A higher intake of carbohydrates (a percentage of the total energy intake) has shown a significant protective effect, considering that a 1% increase in carbohydrate intake led to a 2% decrease in the likelihood of moderate/severe CAC. Our results are in line with the findings of the study by Park et al. (16), since carbohydrates have also shown a significant protective effect in CAC development. A possible explanation for this beneficial effect is a higher intake of complex carbohydrates, including whole grains and dietary fibers (32).

Our data showed evidence that national and international guidelines should be complemented, considering the importance of limiting total SFA intake, and increasing high-quality carbohydrate intake for reducing CAD and CAC risk.

Further studies, with a more heterogeneous population in sociodemographic characteristics, are needed to investigate the association among macro- and micronutrient intake with CAC.

The results of the present study showed that a higher intake of total lipids and SFA were associated with higher CAC scores, while a higher intake of carbohydrates over lipids was associated with lower CAC scores in asymptomatic men living in the community.

Limitations

Our study had some limitations.
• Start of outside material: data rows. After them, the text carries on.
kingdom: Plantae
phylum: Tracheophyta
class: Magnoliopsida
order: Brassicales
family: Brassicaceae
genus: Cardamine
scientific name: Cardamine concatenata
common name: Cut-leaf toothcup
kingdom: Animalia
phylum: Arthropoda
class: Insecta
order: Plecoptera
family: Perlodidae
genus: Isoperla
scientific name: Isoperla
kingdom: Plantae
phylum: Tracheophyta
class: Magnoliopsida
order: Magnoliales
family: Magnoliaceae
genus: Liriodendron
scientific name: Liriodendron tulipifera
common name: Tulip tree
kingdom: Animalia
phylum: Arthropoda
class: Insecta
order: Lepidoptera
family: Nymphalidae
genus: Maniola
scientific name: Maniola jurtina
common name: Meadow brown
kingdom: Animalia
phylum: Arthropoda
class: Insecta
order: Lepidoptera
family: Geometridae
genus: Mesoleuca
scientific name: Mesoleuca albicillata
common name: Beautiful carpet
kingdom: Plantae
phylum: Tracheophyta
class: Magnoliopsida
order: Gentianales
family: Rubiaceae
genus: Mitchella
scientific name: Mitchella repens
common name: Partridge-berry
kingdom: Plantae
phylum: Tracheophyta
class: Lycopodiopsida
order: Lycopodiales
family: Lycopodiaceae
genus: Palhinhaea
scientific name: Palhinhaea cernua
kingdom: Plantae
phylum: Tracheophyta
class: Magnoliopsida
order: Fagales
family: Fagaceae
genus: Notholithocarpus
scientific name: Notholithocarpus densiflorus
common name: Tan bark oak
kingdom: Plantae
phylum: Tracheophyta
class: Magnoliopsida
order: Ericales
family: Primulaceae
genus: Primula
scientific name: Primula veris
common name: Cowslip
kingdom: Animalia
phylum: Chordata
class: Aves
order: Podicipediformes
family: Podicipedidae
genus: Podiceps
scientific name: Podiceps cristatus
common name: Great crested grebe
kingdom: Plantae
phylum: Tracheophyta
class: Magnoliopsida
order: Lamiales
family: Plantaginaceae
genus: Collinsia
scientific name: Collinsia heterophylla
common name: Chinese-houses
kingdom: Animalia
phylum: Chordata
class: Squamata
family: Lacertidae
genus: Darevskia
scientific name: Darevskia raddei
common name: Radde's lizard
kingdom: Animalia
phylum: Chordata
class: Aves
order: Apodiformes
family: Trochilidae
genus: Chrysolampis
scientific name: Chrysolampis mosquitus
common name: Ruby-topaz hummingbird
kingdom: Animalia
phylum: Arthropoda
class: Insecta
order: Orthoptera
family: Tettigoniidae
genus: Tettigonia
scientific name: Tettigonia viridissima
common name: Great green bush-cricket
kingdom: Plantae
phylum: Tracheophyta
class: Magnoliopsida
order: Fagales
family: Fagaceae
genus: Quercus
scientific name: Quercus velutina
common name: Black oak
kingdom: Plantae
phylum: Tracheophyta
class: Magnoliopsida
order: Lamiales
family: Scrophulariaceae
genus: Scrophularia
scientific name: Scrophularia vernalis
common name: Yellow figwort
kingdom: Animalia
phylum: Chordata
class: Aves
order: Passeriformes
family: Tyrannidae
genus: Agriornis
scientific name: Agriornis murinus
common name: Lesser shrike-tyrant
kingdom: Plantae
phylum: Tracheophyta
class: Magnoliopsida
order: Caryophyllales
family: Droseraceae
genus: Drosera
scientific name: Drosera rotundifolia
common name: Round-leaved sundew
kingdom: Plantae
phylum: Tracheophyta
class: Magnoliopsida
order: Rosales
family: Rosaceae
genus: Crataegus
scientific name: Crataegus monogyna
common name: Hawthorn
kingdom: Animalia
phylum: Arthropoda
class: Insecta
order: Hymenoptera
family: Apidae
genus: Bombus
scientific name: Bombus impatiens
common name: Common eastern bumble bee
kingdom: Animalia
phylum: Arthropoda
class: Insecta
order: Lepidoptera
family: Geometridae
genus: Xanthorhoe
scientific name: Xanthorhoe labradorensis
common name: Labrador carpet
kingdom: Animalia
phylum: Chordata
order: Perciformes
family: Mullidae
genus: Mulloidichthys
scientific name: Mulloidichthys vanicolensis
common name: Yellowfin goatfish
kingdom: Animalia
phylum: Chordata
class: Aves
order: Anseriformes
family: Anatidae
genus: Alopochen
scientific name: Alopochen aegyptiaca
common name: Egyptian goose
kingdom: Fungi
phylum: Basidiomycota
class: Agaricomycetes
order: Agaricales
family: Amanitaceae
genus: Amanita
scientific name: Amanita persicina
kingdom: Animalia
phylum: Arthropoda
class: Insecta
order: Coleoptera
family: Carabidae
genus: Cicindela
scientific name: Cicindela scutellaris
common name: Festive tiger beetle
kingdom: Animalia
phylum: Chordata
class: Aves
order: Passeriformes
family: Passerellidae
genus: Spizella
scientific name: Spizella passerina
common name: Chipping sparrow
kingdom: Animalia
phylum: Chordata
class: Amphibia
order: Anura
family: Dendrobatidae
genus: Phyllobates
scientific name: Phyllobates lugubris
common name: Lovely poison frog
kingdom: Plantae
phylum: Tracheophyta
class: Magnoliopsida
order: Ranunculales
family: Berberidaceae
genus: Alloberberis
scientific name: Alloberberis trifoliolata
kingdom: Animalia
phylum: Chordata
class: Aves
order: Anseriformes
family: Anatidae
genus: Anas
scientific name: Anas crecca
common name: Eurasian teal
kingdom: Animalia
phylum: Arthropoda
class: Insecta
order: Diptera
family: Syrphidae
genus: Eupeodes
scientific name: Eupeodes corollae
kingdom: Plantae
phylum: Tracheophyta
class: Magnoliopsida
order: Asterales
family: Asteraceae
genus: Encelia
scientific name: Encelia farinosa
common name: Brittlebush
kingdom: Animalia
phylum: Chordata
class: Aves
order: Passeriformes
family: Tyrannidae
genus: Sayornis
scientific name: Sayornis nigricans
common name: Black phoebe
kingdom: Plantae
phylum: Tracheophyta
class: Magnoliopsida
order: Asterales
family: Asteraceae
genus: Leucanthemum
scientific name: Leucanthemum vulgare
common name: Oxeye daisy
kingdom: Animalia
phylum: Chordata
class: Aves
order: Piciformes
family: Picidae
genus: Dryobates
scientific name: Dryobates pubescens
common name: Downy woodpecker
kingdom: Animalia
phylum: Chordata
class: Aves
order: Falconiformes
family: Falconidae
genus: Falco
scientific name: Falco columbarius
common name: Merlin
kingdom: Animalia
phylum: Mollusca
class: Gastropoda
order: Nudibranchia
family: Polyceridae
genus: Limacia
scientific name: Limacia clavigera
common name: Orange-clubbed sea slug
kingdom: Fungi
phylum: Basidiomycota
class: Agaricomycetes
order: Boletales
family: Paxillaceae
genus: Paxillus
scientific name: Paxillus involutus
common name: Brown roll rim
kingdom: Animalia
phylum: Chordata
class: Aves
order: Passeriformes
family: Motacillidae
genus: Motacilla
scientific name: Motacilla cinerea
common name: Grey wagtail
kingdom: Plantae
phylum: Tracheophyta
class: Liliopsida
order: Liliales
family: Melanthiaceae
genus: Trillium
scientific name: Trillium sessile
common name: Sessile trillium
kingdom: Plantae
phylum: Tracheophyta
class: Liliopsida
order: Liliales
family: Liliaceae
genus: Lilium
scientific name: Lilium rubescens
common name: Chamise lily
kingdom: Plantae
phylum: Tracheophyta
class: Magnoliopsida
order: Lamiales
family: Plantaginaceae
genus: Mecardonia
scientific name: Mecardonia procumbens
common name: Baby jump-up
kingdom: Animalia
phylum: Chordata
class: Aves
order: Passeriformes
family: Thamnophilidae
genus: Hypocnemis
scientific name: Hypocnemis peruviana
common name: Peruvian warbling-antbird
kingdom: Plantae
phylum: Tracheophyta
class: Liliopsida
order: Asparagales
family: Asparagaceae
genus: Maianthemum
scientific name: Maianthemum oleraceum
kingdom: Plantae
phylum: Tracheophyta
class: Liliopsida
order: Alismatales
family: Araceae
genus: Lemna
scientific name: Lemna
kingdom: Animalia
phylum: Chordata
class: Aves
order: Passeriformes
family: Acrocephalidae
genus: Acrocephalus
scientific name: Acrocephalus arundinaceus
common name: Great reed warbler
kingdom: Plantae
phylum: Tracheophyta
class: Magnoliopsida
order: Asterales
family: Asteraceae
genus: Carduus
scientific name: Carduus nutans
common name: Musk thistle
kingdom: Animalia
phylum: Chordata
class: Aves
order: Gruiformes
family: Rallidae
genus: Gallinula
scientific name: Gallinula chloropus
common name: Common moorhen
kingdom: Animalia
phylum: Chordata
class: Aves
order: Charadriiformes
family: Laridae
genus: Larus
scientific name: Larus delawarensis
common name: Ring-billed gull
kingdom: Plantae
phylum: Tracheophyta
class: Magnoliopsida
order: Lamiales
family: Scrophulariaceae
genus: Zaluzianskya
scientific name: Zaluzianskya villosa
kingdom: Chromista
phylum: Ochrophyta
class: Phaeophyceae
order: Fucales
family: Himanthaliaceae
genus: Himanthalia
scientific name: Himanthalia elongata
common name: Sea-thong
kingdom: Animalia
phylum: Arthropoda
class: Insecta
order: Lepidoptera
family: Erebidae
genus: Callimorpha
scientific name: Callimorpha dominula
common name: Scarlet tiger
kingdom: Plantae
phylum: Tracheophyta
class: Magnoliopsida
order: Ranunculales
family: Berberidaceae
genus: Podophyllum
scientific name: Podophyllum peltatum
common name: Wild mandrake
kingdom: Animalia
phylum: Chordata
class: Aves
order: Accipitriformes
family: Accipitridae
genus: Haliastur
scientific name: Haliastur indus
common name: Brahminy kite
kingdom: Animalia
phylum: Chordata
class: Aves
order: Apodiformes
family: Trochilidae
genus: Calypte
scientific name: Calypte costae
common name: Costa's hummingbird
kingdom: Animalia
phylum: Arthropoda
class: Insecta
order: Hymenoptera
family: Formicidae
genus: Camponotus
The number of subjects was small and only healthy white men were included. Because it was a cross-sectional study, it cannot rule out the effect of reverse causality. Additionally, regarding the qualitative aspect of the macronutrient carbohydrate, the types were not individually analyzed (e.g. complex carbohydrates versus simple sugar).

Acknowledgments

N.M. Bruscato received a scholarship for her PhD thesis from the Coordination for the Improvement of Higher Education Personnel (CAPES, Brazil).